For grid flexibility, utilities pushed to think beyond gas plants and storage RSS Feed

For grid flexibility, utilities pushed to think beyond gas plants and storage

When utilities and grid operators think about power system flexibility — the ability of the grid to respond to sudden changes in supply and demand — two technologies typically get the most attention.

One is the fast-ramping natural gas plant, commonly used today to help integrate intermittent renewable energy generation and meet peak system needs. The other is battery storage, due to its almost instantaneous response time and numerous potential applications for the grid.

But while storage continues to decline in price and gas plants have been buoyed by low prices for their fuel for a half-decade, there are a number of cheaper options for grid flexibility that stakeholders would do well to explore, according to a new paper.

“There is value latent in the system right now that is not being captured,” said Energy Innovation (EI) Director of Strategy Sonia Aggarwal, co-author of “Grid Flexibility: Methods for Modernizing the Power Grid.”

“There are many options for maintaining a flexible grid and many are cheaper options for meeting demand and allowing higher penetrations of variable renewables than battery storage and natural gas,” she said.

Flexibility options, ranked

To organize the multiple sources of grid flexibility profiled in the paper, EI analysts arranged them on a spectrum of grid flexibility. As the need for grid flexibility increases with time and higher penetrations of variable renewables, utilities should move from the least expensive flexibility options to costlier, more powerful ones:

The first among available opportunities would come with changes in the way resources are dispatched.

“Historical utility practice in the United States is to schedule the system at one-hour intervals,” the paper reports, “but many power systems around the world are now beginning to clear the market more frequently.”

Shortened, “sub-hourly” dispatch allows grid operators “to respond more quickly to fluctuations in electricity demand and in supply.”

Such dispatching also “matches the availability of variable renewables and in a way that better matches demand without overpaying,” Aggarwal added.

Shorter dispatch intervals can help reveal the value of resources like batteries and demand response that can match or even better natural gas plants’ rapid ramping capabilities, the paper adds. Markets like such the western Energy Imbalance Market (EIM) operated by the California ISO have already shortened their dispatch intervals — down to every five minutes, in the EIM’s case.
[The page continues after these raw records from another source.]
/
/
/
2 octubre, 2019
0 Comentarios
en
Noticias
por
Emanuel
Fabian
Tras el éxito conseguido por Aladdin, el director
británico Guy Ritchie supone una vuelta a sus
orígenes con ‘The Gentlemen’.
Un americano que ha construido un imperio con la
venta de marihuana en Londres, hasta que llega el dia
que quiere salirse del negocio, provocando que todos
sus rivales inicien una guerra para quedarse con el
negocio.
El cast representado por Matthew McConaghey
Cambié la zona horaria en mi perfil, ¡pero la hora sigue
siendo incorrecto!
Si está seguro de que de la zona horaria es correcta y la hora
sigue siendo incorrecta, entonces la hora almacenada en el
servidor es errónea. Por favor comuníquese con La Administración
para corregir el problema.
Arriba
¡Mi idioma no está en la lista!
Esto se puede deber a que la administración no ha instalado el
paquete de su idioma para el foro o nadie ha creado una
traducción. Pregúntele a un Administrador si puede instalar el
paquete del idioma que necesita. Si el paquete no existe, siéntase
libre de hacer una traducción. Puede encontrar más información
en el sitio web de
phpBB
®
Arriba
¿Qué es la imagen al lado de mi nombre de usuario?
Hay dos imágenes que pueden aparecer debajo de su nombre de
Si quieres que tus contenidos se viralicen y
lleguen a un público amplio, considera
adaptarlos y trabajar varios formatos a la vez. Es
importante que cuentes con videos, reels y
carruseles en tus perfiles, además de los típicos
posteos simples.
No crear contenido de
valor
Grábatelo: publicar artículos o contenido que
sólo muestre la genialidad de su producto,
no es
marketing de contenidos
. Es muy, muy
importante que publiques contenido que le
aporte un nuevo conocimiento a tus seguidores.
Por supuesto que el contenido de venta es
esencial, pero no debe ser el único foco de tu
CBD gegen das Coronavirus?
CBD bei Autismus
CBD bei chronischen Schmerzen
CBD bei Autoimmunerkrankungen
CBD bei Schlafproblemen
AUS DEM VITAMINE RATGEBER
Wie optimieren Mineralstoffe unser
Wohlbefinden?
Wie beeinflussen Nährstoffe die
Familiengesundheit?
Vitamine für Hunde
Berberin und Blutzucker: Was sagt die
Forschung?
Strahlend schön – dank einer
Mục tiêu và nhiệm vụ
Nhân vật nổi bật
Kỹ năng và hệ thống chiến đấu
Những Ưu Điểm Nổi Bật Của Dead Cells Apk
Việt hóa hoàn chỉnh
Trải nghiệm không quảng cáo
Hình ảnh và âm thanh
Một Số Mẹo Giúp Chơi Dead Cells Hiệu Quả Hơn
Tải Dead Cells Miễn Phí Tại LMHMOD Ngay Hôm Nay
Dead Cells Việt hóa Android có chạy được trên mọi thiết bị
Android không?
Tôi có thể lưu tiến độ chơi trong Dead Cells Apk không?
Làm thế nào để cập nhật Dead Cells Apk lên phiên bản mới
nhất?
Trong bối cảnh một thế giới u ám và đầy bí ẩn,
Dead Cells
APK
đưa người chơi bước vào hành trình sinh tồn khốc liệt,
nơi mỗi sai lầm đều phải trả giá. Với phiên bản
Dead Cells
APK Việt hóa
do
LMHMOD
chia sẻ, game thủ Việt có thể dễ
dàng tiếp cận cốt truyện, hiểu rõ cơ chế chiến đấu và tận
Another flexibility option immediately available through operational changes is the use of advanced weather forecasting.

Increasing the penetration of variable renewables need not require big investments in backup capacity, because weather forecasting can now “significantly improve system reliability,” the paper reports.

Such practices are now “granular enough to take advantage of real-time dispatch,” Aggarwal said.

Slightly further out on the time spectrum are technologies that could be implemented with “the right market products, market designs, or rate designs,” Aggarwal said.

Energy imbalance markets, such as the CAISO EIM, can enlarge a system’s portfolio of resources by “merging existing balancing areas or simply allowing for trading of electricity between existing balancing areas,” the paper reports.

An EIM requires an investment in operational software, but no new transmission infrastructure. Aross the U.S., EIMs are expected to save customers $72 million to 208 million annually, the paper adds.

“Even in advanced systems that already have sub-hourly dispatch, import schedules are pretty inflexible,” said Energy Innovation Senior Fellow Eric Gimon. “Imbalance markets address that.”

“When a diverse portfolio of energy resources is balanced over a wide geographical area, variability in the electric grid declines considerably,” the paper reports. “Variability is minimized because fluctuations in output tend be localized, so larger areas are less prone to as much variability.”

Demand response (DR) — the practice of targeting reductions in customer use to reduce peak demand — is also awaiting only the right market and rate designs. As a resource class, DR covers “a suite of demand-side options, including using more electricity when there is a surplus and using less when there is a scarcity,” the paper says.